How much do you know about the Millennial generation? Typically, they are stereotyped as avocado-toast-loving youngsters destined to live with their parents forever, tweeting “OK, Boomer” at older folks. But Millennials are not kids. They are your peers, your clients’ adult children or maybe YOU are a Millennial. American adults born between 1982 and 2000, Millennials represent the largest adult generation—and there are more misconceptions about them than just their age.
While not all Millennials are alike, a good portion share common traits that your business should adapt to. This generation is set to inherit $30 trillion from Baby Boomers. Aligning your practice to capture the wealth potential of Millennials can give your business a boost in 2020.
- Start with current clients.
Chances are, you don’t know the children of your Baby Boomer clients. Create an edge for yourself and get to know the younger generations now or you risk losing clients; 98% of heirs move their inheritance to another advisor after they receive it, simply because they aren’t familiar with the current advisor. Be sure potential heirs understand what you do and how that benefits their financial future. For guidance and ideas, refer to Thornburg’s Managing Legacy Wealth resources (for investment professionals only) to learn more about holding a family meeting and how to help families communicate about legacy wealth. - Have a strong web presence.
Millennials are digital natives—they have almost always lived in a world of the Internet and smartphones. It’s not just nice to have a strong web presence, it’s expected. Prospective clients will most likely Google your name before you meet, so evaluate what your online presence says about you and your value proposition. Learn more about defining your value proposition with Thornburg’s Building Brand Relevance program (for investment professionals only). - Create a niche.
Offering services specifically for Millennials can help differentiate you from other advisors. Millennials value personalization. They are self-identifying and proud of their diversity. They appreciate acknowledgement of their unique qualities and look for bespoke products and services. Millennials are driving societal change. For example, more Millennial women are identified as the primary income earner in households than other generations. This shifting investor landscape provides the opportunity for advisors to tailor their business to address specific needs of Millennial clients. - Keep it simple.
What investment does a Millennial value most? The savings account. Millennials’ proclivity for traditional savings accounts comes from a distrust of the financial industry (many were young adults in 2008, after all) as well as a lack of financial literacy.
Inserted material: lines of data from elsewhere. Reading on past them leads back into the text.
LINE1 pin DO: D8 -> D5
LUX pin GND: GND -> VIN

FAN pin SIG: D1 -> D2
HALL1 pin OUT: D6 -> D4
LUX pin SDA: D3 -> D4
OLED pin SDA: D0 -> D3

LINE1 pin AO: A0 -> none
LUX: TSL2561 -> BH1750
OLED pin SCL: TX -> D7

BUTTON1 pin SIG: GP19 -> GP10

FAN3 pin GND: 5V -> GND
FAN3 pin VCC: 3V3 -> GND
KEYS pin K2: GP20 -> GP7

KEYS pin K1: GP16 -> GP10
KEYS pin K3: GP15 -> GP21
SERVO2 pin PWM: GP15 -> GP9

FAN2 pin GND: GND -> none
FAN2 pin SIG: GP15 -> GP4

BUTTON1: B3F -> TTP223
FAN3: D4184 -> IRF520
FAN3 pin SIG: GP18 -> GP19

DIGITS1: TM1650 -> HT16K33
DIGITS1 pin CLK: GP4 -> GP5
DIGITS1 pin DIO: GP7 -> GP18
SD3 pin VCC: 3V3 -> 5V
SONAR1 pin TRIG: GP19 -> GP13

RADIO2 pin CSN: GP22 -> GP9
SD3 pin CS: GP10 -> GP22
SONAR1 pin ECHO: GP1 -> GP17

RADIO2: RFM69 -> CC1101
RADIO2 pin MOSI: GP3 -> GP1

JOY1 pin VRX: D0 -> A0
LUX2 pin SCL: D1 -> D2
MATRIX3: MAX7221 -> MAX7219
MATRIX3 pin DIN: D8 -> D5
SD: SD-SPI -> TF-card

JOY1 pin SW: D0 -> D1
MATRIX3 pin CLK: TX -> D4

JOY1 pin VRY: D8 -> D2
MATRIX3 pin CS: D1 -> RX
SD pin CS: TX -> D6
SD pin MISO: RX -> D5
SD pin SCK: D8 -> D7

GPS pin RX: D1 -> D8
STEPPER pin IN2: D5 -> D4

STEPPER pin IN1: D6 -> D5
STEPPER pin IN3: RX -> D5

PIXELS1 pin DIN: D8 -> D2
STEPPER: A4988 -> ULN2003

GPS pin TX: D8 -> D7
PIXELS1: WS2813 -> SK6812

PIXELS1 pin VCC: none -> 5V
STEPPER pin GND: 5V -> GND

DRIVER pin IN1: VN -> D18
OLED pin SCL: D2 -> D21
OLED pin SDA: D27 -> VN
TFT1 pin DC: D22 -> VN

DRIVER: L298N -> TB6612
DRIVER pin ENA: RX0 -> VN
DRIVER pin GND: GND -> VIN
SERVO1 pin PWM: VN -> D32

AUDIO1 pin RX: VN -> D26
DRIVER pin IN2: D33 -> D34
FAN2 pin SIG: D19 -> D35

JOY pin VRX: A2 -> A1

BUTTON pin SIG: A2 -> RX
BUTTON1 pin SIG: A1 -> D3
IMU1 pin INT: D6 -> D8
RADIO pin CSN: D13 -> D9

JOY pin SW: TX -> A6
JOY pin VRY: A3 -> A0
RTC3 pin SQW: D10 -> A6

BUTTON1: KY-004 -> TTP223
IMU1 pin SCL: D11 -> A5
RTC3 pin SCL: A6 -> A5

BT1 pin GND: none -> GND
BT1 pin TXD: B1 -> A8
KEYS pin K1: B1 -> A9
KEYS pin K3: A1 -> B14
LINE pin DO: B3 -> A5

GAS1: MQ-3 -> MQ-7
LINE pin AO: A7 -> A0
Millennials have been dubbed the “no risk” generation, so traditional, long- term investments may be the way to a Millennial’s heart – dividend paying stock funds and straightforward bond funds. However, you also want to educate them about how diversifying investments across the risk spectrum is likely necessary to achieve their financial goals (e.g., teach them the benefits of an emerging markets fund). - Forget traditional milestones.
Millennials’ financial goals may be different from previous generations. Their financial goals may involve paying down their student debt (this generation has almost $500 billion in outstanding student loan debt). But, they also spend on travel as many Millennials prioritize happiness and life experience over traditional life milestones, like buying a house. Additionally, they are values-driven investors, so advisors should be ESG aware.
This generation wants to hear your expert opinion on how to manage their life, not just their portfolio.